At this year’s Southeastern Writers Association (SWA) conference at Epworth By the Sea on St. Simmons Island in Georgia, I was fated to meet a lovely lady named Pam.
Pam was a newbie to SWA. The great thing about our very small conference, is that at each meal you can dine with everyone, faculty, board members, new members and veterans. And even though we are few in number, there are plenty enough in attendance that one rarely sits by the same person at any two meals running.
Chit-chat with newbies invariably revolve around writing, the genres, the process, and your stage within that process. “What do you write?” is the most common greeting when getting to know writers for the first time.
One breakfast time I was fortunate enough to sit with Pam and the conversation began as expected. Over a plate of grits and bacon I recounted the story of my new found fetish, toilets. I explained how this fascination began on a school trip to the UK and flourished from there. I had taken so many photos I had to put them somewhere, so I created a toilet pictures album. (See the tab above marked Toilet Pictures)
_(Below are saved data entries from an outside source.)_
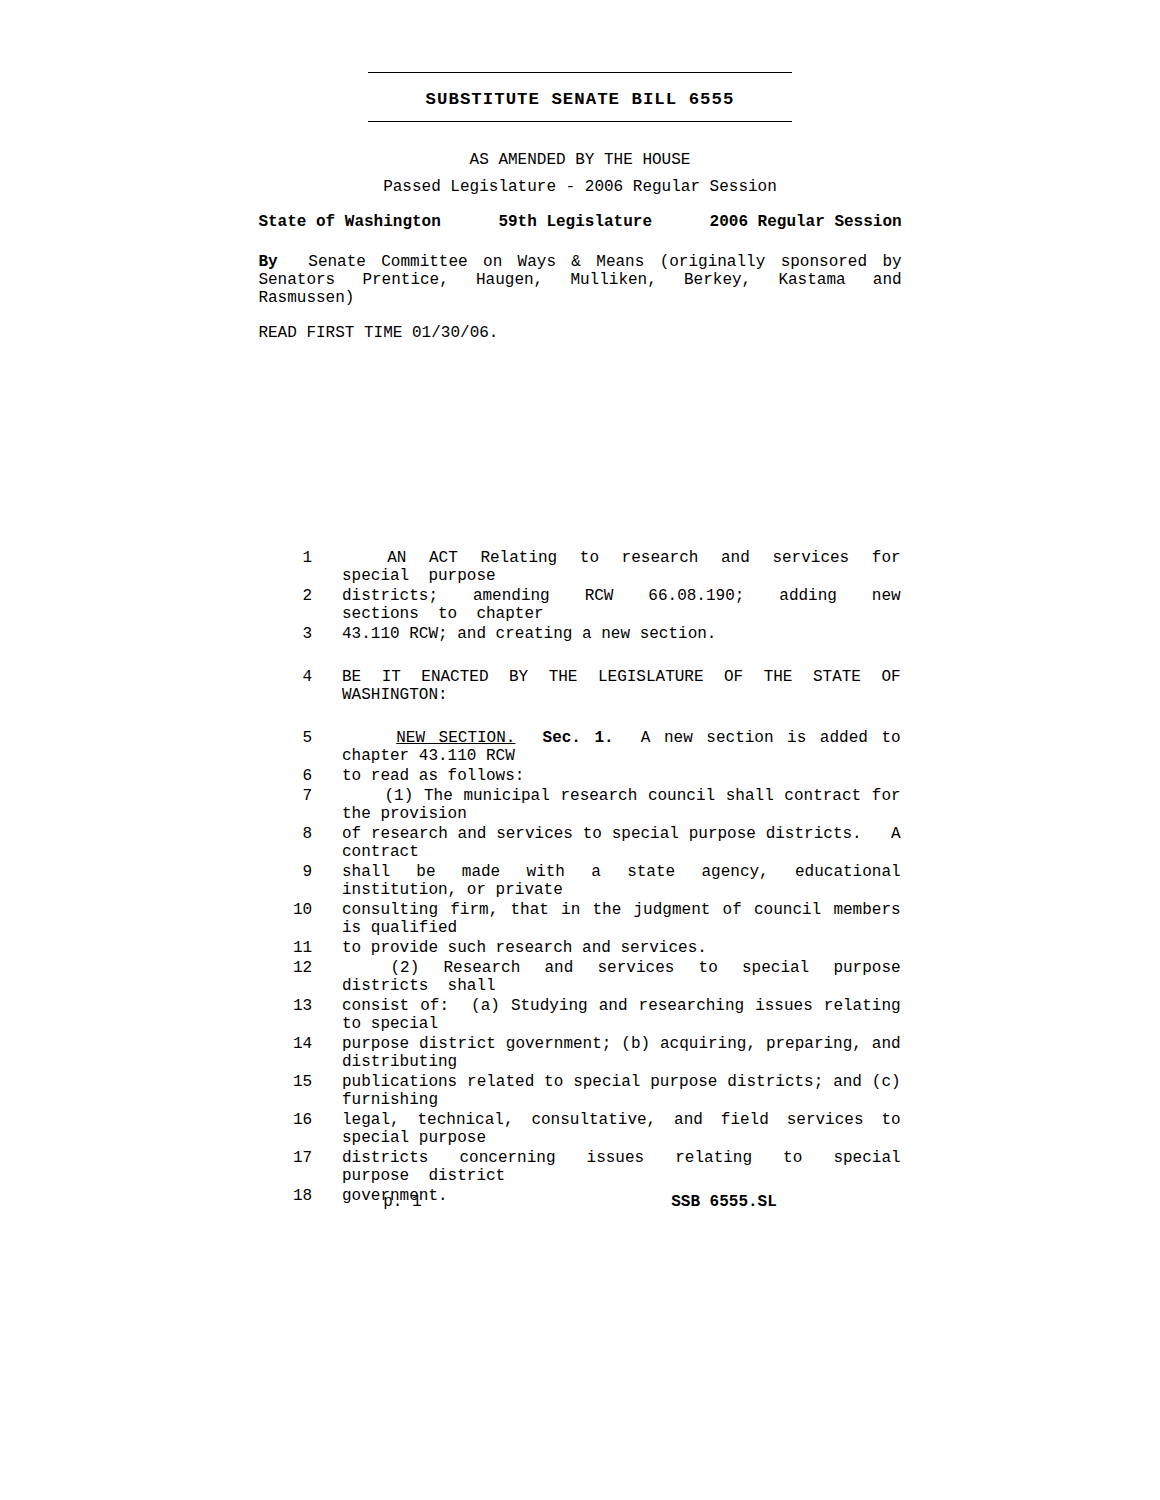SUBSTITUTE SENATE BILL 6555
AS AMENDED BY THE HOUSE
Passed Legislature - 2006 Regular Session
State of Washington 59th Legislature 2006 Regular Session
By Senate Committee on Ways & Means (originally sponsored by Senators Prentice, Haugen, Mulliken, Berkey, Kastama and Rasmussen)
READ FIRST TIME 01/30/06.
| 1 | AN ACT Relating to research and services for special purpose |
| 2 | districts; amending RCW 66.08.190; adding new sections to chapter |
| 3 | 43.110 RCW; and creating a new section. |
| 4 | BE IT ENACTED BY THE LEGISLATURE OF THE STATE OF WASHINGTON: |
| 5 | NEW SECTION. Sec. 1. A new section is added to chapter 43.110 RCW |
| 6 | to read as follows: |
| 7 | (1) The municipal research council shall contract for the provision |
| 8 | of research and services to special purpose districts. A contract |
| 9 | shall be made with a state agency, educational institution, or private |
| 10 | consulting firm, that in the judgment of council members is qualified |
| 11 | to provide such research and services. |
| 12 | (2) Research and services to special purpose districts shall |
| 13 | consist of: (a) Studying and researching issues relating to special |
| 14 | purpose district government; (b) acquiring, preparing, and distributing |
| 15 | publications related to special purpose districts; and (c) furnishing |
| 16 | legal, technical, consultative, and field services to special purpose |
| 17 | districts concerning issues relating to special purpose district |
| 18 | government. |
p. 1 SSB 6555.SL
Pam very politely listened, hanging on every word of this very odd tale and at the end her face lit up. “You’re going to publish that, right?” She asked, smiling almost as wide as a donkey eating briars.
I dropped dead silent. The thought of making an actual book out of these pictures never once dawned on me. I thought surely one of my novels would be more worthy of publication than a bunch a pictures taken by a questionably sane person in public restrooms.
“It would make the perfect bathroom reader,” she continued. “If you published it, I would buy it for my bathroom.”
I paused a moment, trying to discern her sincerity. Still scratching my head I walked into the bookstore, a small room set aside in our main lecture hall for published authors to sell their books to other accomplished or aspiring authors. There I found Lee, a fixture of the SWA conference and a seasoned publisher in his own right.
“You are not going to believe what just happened,” I laughed as I began my tale, still not sure it was real.
“That’s a great idea!” Lee’s eyes lit up at the idea of a full color paper back. “If you want to do this, I’ll publish you.”
For the second time that morning I was rendered speechless. Not an altogether easy feat given my gob. Was this really happening? Was my dream of publication really coming true? Was I really going to become The Toilet Book Author?
Nothing lasts forever, and least of all any time in paradise, which is what my time on the island is, my writing paradise. The next month I was off to Ireland with my newly graduated son and then back to work, the start of the school year followed. What happened then? Life. Oh, I did try to devote time to compiling all the pictures and the little bit of text to go with it. Lesson plans and grading and parent contact took center stage, for the whole first quarter of school.
Finally, six months, dozens upon dozens of photos pulled from my phone, and over 3,000 words written later, I had a book ready for publication. And here it is, “We All Gotta Go Sometime: One Woman’s Obsession with Public Restrooms”.
My first publication is due to the printers by Friday this week.